How Section 280E Affects State-Legal Cannabis Business
Section 280E forbids businesses from deducting regular expenses arising from income associated with the selling of Schedule I or II drugs. And since cannabis is a schedule 1 substance, cannabis-related businesses must file their tax returns under Section 280E of the US Internal Revenue Code.
The IRS uses a simple formula to tax businesses. The taxable income is what remains after you deduct business expenses from the gross income. That is what happens with regular businesses. But for the cannabis business. The gross income is considered as the taxable income because. You are not allowed to deduct expenses.
The net effect is that a cannabis business that has the same costs and expenses as a regular business pays 50 — 70% more tax. This places the cannabis business at a disadvantage. It will have less money to reinvest in the business or to undertake other corporate responsibilities.
What Should You Do To Keep Your Cannabis Business Afloat?
There are some strategies that you can apply to reduce the taxable income and keep your cannabis business afloat.
Here are some of them.
Capitalize On Indirect Costs
Cannabis businesses are allowed to deduct their Cost of Goods Sold (COGS) and costs of non-cannabis business activities on their taxes. So, capitalize on the indirect costs such as inventory, administrative costs, and cash paid as state excise taxes then deduct them under COGS. These indirect costs can be substantial and can make your business collect a small profit.
Select a Cannabis Business with A High Margin Of COGS
Generally, growers have a higher margin of COGS compared to manufacturers and dispensaries in the cannabis industry. So they will pay less tax since the amount they deduct as COGS is high. So if you are thinking of starting a business in the cannabis value chain. You will pay less if you select operations that lean more towards the growing side.

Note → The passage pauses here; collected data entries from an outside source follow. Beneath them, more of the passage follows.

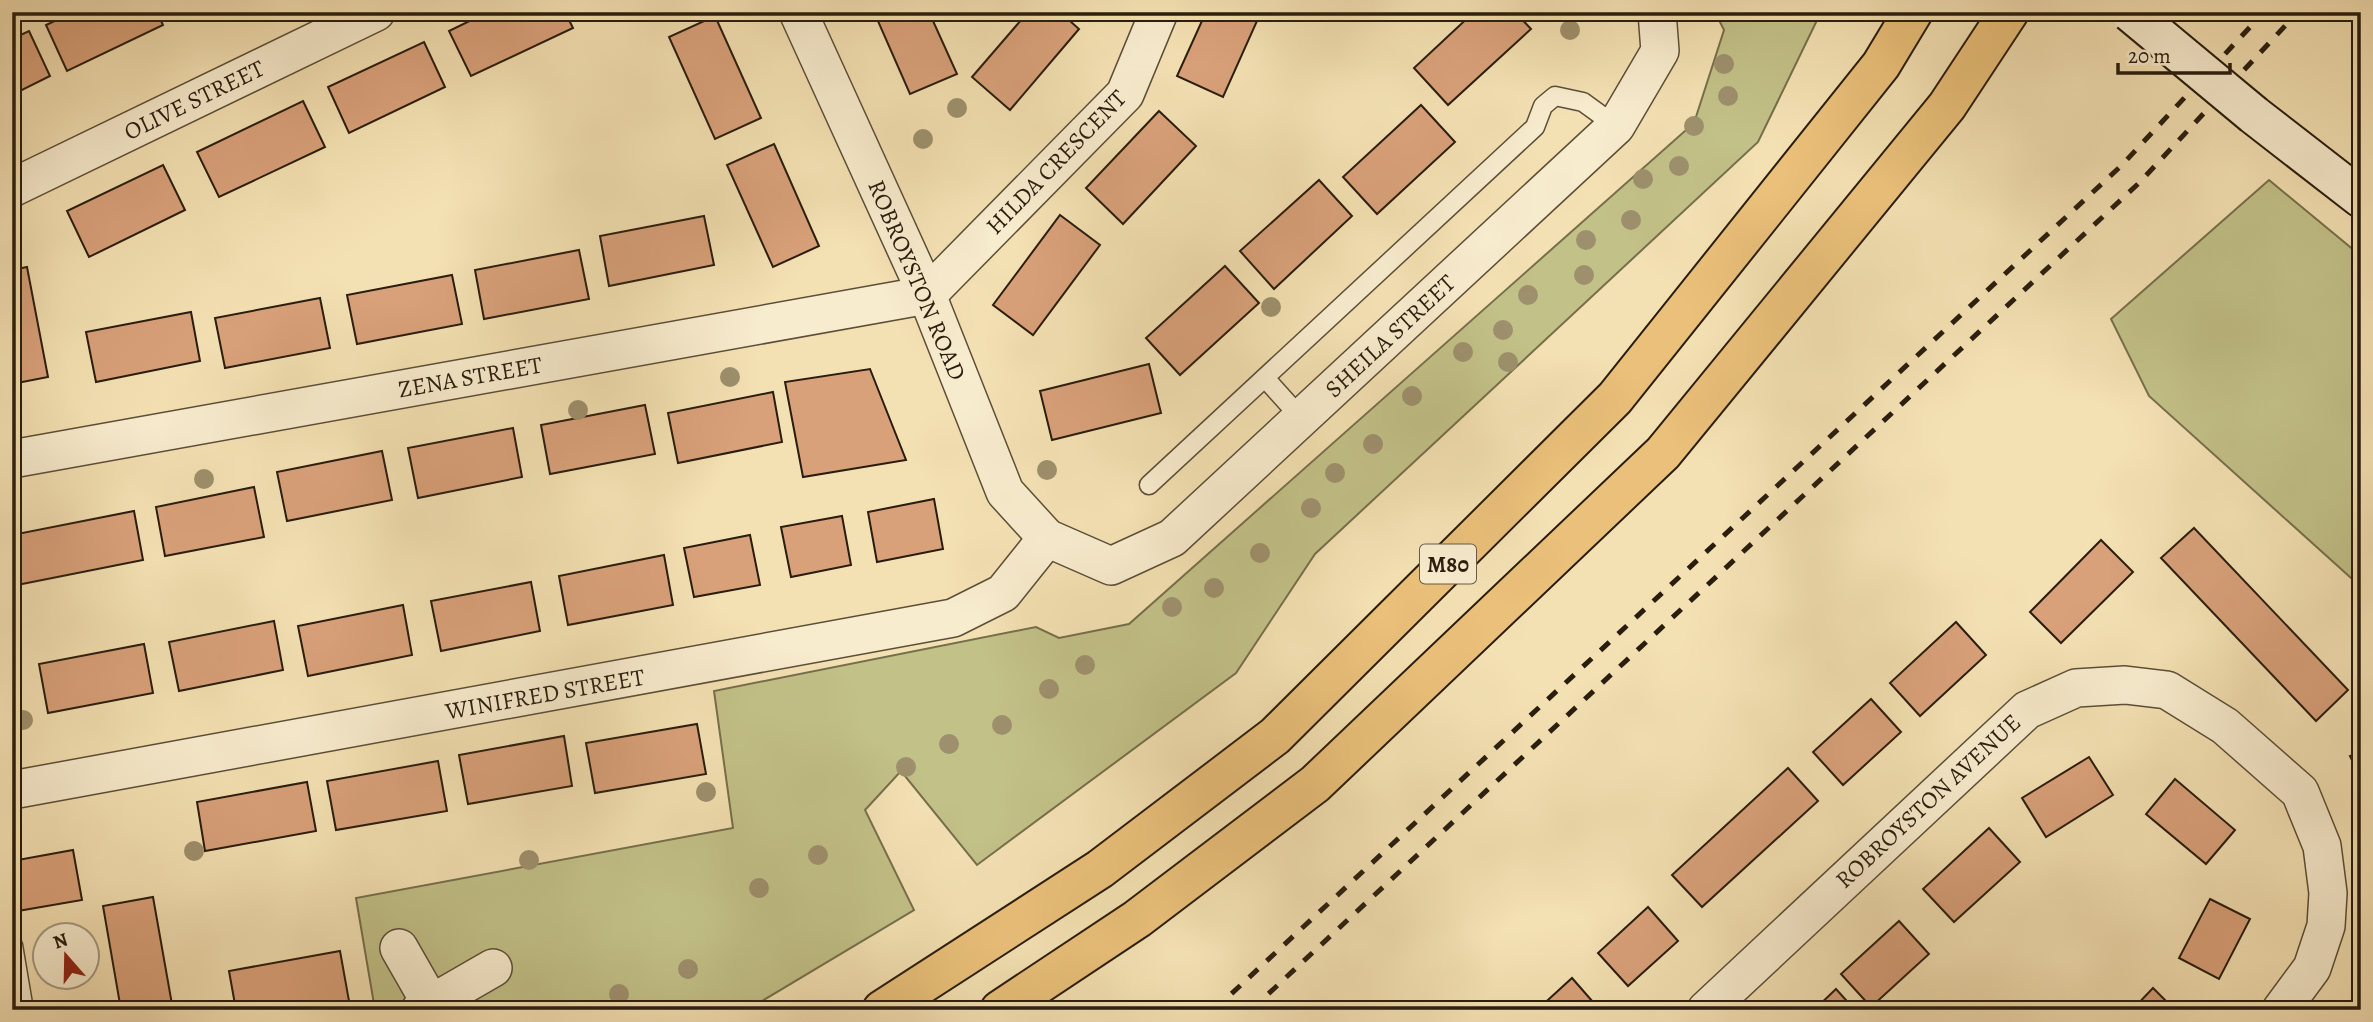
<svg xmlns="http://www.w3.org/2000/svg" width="2373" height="1022" font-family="Alegreya,serif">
<rect width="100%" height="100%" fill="#f4e1b3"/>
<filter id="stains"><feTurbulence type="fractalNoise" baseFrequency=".00286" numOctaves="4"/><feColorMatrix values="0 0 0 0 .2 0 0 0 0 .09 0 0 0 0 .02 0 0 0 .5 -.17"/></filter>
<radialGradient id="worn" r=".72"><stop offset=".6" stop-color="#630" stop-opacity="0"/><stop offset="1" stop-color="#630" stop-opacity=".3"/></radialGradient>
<g fill="#c2c188" stroke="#766f4c" stroke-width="2">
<path d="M1715 12H1821L1758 142 1315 554 1236 673 977 865 901 771 865 810 914 910 747 1010H375L356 898 733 828 714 691 1036 627 1059 638 1129 624 1694 123 1724 30Z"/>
<path d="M2269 180 2361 256V587L2149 396 2111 319Z"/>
</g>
<g fill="#d9a17a" stroke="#291d0f" stroke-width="2">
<path d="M74 12H157L163 25 67 71 46 25Z"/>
<path d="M488 12H565L573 28 471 76 449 31Z"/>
<path d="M874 12H929L957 74 910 94Z"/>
<path d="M1028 12H1060L1079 29 1010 110 972 77Z"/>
<path d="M1206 12H1261L1223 97 1177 76Z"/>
<path d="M1474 12H1515L1531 29 1448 105 1414 68Z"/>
<path d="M715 16 761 118 715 139 669 37Z"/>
<path d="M29 31 50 76 12 95V39Z"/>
<path d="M424 42 445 87 349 133 328 87Z"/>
<path d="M303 101 325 147 219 197 197 152Z"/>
<path d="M1421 105 1455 142 1377 214 1343 177Z"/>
<path d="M1159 111 1196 146 1123 224 1086 188Z"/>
<path d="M774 144 819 246 773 267 727 165Z"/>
<path d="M163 165 185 210 89 257 67 211Z"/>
<path d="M1319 180 1352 216 1274 289 1240 251Z"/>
<path d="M1060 215 1100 245 1033 335 993 305Z"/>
<path d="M704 216 714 265 609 286 600 236Z"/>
<path d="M579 250 589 299 484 319 475 270Z"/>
<path d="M1225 266 1259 303 1180 375 1146 338Z"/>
<path d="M27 267 48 377 12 384V270Z"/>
<path d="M452 275 462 324 357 344 347 295Z"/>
<path d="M320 298 330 348 225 368 215 318Z"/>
<path d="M191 312 200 361 96 382 86 332Z"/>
<path d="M1149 364 1161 413 1052 440 1040 391Z"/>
<path d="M870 369 906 460 803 477 785 382Z"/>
<path d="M773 392 782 442 678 463 668 413Z"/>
<path d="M645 405 655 454 550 474 541 425Z"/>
<path d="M513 428 522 477 418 498 408 448Z"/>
<path d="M382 451 392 500 287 521 277 472Z"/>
<path d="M254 487 264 537 165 556 156 507Z"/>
<path d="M934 499 943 549 877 562 868 512Z"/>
<path d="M134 511 143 560 12 586V535Z"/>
<path d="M842 516 851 565 791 577 781 527Z"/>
<path d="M2194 528 2348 690 2316 721 2161 558Z"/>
<path d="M750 535 760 585 694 597 684 548Z"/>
<path d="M2101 540 2133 572 2061 643 2030 612Z"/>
<path d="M664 555 673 605 568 625 559 576Z"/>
<path d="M531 582 540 631 441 651 431 601Z"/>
<path d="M403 605 412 655 308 676 298 626Z"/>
<path d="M274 621 283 670 179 691 169 642Z"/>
<path d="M1956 622 1986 655 1920 716 1890 683Z"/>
<path d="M144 644 153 693 48 713 39 664Z"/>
<path d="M1871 699 1901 732 1843 785 1813 752Z"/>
<path d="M697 724 706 774 595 793 586 743Z"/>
<path d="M564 736 572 786 468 804 459 755Z"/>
<path d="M2361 752V779L2350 756Z"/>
<path d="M2089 757 2113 795 2046 837 2022 798Z"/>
<path d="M438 761 447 811 336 830 327 781Z"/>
<path d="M1788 768 1818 801 1702 907 1672 875Z"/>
<path d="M2175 779 2235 830 2206 864 2146 814Z"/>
<path d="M307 782 316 831 205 851 197 802Z"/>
<path d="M1989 828 2020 862 1954 922 1923 889Z"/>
<path d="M73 850 82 900 12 912V861Z"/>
<path d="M153 897 173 1010H121L103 906Z"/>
<path d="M2210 899 2250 919 2219 979 2179 958Z"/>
<path d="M1648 907 1678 941 1628 986 1598 953Z"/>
<path d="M1899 921 1929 954 1871 1007 1841 974Z"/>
<path d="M340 951 349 1001 299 1010H236L229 971Z"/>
<path d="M1572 978 1600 1010H1537Z"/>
<path d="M2153 988 2175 1010H2132Z"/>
<path d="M1836 989 1855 1010H1814Z"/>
</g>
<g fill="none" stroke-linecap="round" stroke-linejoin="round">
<defs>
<g id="service">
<path d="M1265 378 1301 418"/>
<path d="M1149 485 1535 127 1543 106 1555 96 1583 102 1616 126"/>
<path d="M13 945 24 1010"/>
</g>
<g id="minor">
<path d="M798 12 927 295 1005 492 1047 538 1111 566 1172 538 1616 126 1660 51 1657 12"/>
<path d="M12 188 376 12"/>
<path d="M12 459 927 295 1125 94 1159 12"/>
<path d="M12 790 953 618 1003 593 1047 538"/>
<path d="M399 948 431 1004"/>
<path d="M420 1010 493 968"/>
<path d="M1706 1010 2027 710 2076 688 2125 685 2167 690 2225 726 2300 792 2322 846 2328 893 2326 926 2312 968 2281 1010"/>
</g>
<path id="secondary" d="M2254 115 2361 198"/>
<g id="motorway">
<path d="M882 1010 1100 869 1275 736 1615 398 1881 65 1913 12"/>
<path d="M1000 1010 1137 919 1315 784 1663 453 1947 106 2009 12"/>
</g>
</defs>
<use href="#service" stroke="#5c4e38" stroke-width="21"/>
<use href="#minor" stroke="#5c4e38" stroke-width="40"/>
<use href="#secondary" stroke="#291d0f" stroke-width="42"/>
<use href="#motorway" stroke="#291d0f" stroke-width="42"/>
<use href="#service" stroke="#f8ecce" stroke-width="18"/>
<use href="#minor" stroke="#f8ecce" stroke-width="37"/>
<use href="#secondary" stroke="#f8ecce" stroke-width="38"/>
<use href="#motorway" stroke="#eac07a" stroke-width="38"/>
<g stroke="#291d0f" stroke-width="5" stroke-dasharray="12 12" stroke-linecap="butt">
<path d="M1214 1010 2122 165 2264 12"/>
<path d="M1251 1010 2139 183 2298 12"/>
</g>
<defs>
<path id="secondary-bridge" d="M2130 12 2254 115"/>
</defs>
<use href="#secondary-bridge" stroke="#291d0f" stroke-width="42" stroke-linecap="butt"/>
<use href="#secondary-bridge" stroke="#f8ecce" stroke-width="38"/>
</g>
<g fill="#9e906d">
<circle cx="1570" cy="30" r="10"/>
<circle cx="1724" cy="64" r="10"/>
<circle cx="1728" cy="96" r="10"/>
<circle cx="957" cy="108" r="10"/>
<circle cx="1694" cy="126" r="10"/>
<circle cx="923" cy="139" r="10"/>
<circle cx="1679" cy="166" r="10"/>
<circle cx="1643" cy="179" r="10"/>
<circle cx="1631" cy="220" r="10"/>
<circle cx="1586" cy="240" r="10"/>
<circle cx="1584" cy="275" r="10"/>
<circle cx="1528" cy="295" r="10"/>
<circle cx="1271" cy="307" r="10"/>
<circle cx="1503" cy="330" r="10"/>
<circle cx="1463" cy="352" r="10"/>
<circle cx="1508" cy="362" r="10"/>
<circle cx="730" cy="377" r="10"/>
<circle cx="1412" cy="396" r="10"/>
<circle cx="578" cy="410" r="10"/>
<circle cx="1373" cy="444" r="10"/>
<circle cx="1047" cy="470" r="10"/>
<circle cx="1335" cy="473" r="10"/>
<circle cx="204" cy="479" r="10"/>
<circle cx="1311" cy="508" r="10"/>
<circle cx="1260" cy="553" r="10"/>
<circle cx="1214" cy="588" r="10"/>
<circle cx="1172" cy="607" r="10"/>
<circle cx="1085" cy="665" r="10"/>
<circle cx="1049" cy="689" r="10"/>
<circle cx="23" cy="720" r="10"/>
<circle cx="1002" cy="725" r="10"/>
<circle cx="949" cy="744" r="10"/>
<circle cx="906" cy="767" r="10"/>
<circle cx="706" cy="792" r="10"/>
<circle cx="194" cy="851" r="10"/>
<circle cx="818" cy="855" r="10"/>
<circle cx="529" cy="860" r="10"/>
<circle cx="759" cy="888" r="10"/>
<circle cx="688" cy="969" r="10"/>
<circle cx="619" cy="994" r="10"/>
</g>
<g text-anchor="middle" stroke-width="6" stroke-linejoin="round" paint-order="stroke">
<rect fill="#f8ecce" stroke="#675b48" stroke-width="2" x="1420" y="544.5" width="56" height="39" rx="5"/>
<g font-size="23" font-weight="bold" fill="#291d0f">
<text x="1448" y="572">M80</text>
</g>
<g font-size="24" fill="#291d0f" stroke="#f8ecce">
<text transform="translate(194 100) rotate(-26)" y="8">OLIVE STREET</text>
<text transform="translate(1056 162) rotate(-46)" y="8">HILDA CRESCENT</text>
<text transform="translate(917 280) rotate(67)" y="8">ROBROYSTON ROAD</text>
<text transform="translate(1390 336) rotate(-43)" y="8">SHEILA STREET</text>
<text transform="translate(470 377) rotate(-10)" y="8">ZENA STREET</text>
<text transform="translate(545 694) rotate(-10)" y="8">WINIFRED STREET</text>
<text transform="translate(1928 801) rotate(-43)" y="8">ROBROYSTON AVENUE</text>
</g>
</g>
<rect width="2373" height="1022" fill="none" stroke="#f4e1b3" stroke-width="42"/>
<rect x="14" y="14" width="2345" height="994" fill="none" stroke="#291d0f" stroke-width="3.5"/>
<rect x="21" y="21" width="2331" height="980" fill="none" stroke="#291d0f" stroke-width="2"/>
<g transform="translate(66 956) rotate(340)"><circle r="33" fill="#f8ecce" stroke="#a59982" stroke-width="2"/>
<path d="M0-5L12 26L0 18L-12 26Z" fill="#8f2418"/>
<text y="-10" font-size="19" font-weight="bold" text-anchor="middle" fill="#291d0f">N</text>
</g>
<path d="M2118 63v10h112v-10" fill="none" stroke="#291d0f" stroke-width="3.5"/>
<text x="2128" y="63" font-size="21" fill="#291d0f" stroke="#f8ecce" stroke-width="5" paint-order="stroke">20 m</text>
<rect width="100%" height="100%" filter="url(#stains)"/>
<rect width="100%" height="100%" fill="url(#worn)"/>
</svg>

Another strategy you can use is to shift some costs to the growing side of the business. This is only possible where the business involves both growing and selling cannabis.
Operate More Than One Business If Allowable
Section 280E disallows the business expenses of a business that only sells cannabis. So you can reduce your cannabis business taxable income if you also operate another line of business. The IRS considers that a business that sells cannabis plus other items has two businesses or trades. In such a case, 280E will not apply to the other items. This gives you a leeway to allocate the business expenses to the other lines of the business not subject to Section 280E. And take deductions under section 162 of the Internal Revenue Code.
Section 280E can be a thorn in every state-legal cannabis business. However, with the right tax planning and foresight, a business can mitigate the negative impacts of the tax code and make profits. It is always advisable to hire a cannabis tax attorney to help you navigate this section of the law.